Credit card fields can be long. The standard credit card form can have anything from 4-8 fields.
The required fields:
- Billing address
- Credit card number
- Security code
- Expiration date
The optional fields:
- Cardholder’s name
- City
- State
- Zip code
While massively popular and widely used in North America, credit cards aren’t the kings of online payments in other regions of the world. Mobile wallets (WeChat Pay, M-Pesa) are widely popular in China and parts of Africa. Europeans tend to prefer digital wallets (PayPal, iDeal, Giropay), and Latin Americans prefer paying by wire transfer most of the time.
Even in areas where shoppers prefer using credit cards, a subset of them might prefer using other payment methods like Paypal. Some might also opt for an installment plan (if you offer it) by choosing a method like Klarna.

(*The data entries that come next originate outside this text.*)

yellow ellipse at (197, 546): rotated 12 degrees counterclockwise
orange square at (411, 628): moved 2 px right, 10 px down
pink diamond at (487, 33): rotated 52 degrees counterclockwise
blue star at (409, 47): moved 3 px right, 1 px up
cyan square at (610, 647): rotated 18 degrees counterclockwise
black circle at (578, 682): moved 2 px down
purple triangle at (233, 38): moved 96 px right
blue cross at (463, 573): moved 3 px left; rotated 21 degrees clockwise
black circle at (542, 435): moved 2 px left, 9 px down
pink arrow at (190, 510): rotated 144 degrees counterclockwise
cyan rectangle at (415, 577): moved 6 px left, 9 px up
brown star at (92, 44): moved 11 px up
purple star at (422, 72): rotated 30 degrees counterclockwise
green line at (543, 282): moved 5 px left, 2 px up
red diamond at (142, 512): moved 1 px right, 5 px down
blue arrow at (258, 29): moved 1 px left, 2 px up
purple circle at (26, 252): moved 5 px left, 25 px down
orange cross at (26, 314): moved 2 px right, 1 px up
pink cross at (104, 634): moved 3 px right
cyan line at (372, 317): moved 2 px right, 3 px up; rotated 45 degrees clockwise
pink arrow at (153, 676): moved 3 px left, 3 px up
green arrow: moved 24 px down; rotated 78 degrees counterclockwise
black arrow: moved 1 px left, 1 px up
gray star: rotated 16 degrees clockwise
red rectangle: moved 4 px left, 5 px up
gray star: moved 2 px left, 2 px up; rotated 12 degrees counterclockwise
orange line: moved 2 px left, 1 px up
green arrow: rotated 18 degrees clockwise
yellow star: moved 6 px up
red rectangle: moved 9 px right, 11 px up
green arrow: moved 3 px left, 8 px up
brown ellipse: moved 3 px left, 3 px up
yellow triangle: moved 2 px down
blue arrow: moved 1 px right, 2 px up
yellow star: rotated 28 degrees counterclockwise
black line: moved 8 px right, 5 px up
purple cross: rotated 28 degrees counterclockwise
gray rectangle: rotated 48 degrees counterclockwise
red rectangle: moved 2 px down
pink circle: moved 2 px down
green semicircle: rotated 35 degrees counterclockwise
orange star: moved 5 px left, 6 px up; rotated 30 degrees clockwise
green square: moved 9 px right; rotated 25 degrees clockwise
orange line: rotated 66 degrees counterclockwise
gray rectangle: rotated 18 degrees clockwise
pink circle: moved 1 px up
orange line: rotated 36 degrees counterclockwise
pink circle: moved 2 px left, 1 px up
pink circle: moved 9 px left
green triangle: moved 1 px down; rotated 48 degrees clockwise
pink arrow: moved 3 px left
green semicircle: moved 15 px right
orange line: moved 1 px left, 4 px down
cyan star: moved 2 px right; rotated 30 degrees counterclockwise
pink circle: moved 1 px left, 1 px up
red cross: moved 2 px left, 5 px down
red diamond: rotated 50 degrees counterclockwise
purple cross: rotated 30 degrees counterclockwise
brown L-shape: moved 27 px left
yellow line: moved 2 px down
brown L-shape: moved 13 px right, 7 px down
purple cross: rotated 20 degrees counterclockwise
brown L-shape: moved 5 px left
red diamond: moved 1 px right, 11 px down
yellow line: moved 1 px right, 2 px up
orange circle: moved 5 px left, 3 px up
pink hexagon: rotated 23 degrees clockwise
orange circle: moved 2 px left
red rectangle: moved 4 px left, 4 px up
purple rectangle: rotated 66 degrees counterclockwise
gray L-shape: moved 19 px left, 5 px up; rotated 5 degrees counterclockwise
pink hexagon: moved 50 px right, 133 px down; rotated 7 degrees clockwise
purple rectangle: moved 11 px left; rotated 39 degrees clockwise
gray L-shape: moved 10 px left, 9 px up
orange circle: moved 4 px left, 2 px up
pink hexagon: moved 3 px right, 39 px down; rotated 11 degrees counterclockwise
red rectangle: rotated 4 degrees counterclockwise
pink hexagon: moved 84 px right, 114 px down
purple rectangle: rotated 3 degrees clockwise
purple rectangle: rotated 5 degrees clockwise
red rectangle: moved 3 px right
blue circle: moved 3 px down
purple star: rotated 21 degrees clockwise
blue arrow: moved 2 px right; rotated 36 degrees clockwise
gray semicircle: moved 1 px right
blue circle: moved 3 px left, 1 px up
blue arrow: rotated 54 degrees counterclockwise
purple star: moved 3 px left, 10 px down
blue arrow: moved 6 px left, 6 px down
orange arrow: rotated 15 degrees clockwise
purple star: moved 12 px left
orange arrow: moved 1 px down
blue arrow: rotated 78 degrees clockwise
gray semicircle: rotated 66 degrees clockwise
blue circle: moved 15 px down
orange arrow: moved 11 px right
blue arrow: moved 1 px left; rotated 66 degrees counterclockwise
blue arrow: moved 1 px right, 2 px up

Due to the existence of multiple payment methods, you should not display credit card fields by default on the checkout page. Take PayPal for example. When a customer chooses it as a payment method, they’re redirected to a checkout page where they have to log into their PayPal account and approve the charge. For such a customer the credit card fields are completely irrelevant and needlessly clutter the checkout page.
A tabbed design with all the payment methods is the best approach. That way if a user doesn’t opt to pay with a credit card, they don’t have to contend with unnecessary fields that might be visually annoying. If a customer chooses the credit card option, you can then expand to show the fields they need to fill in.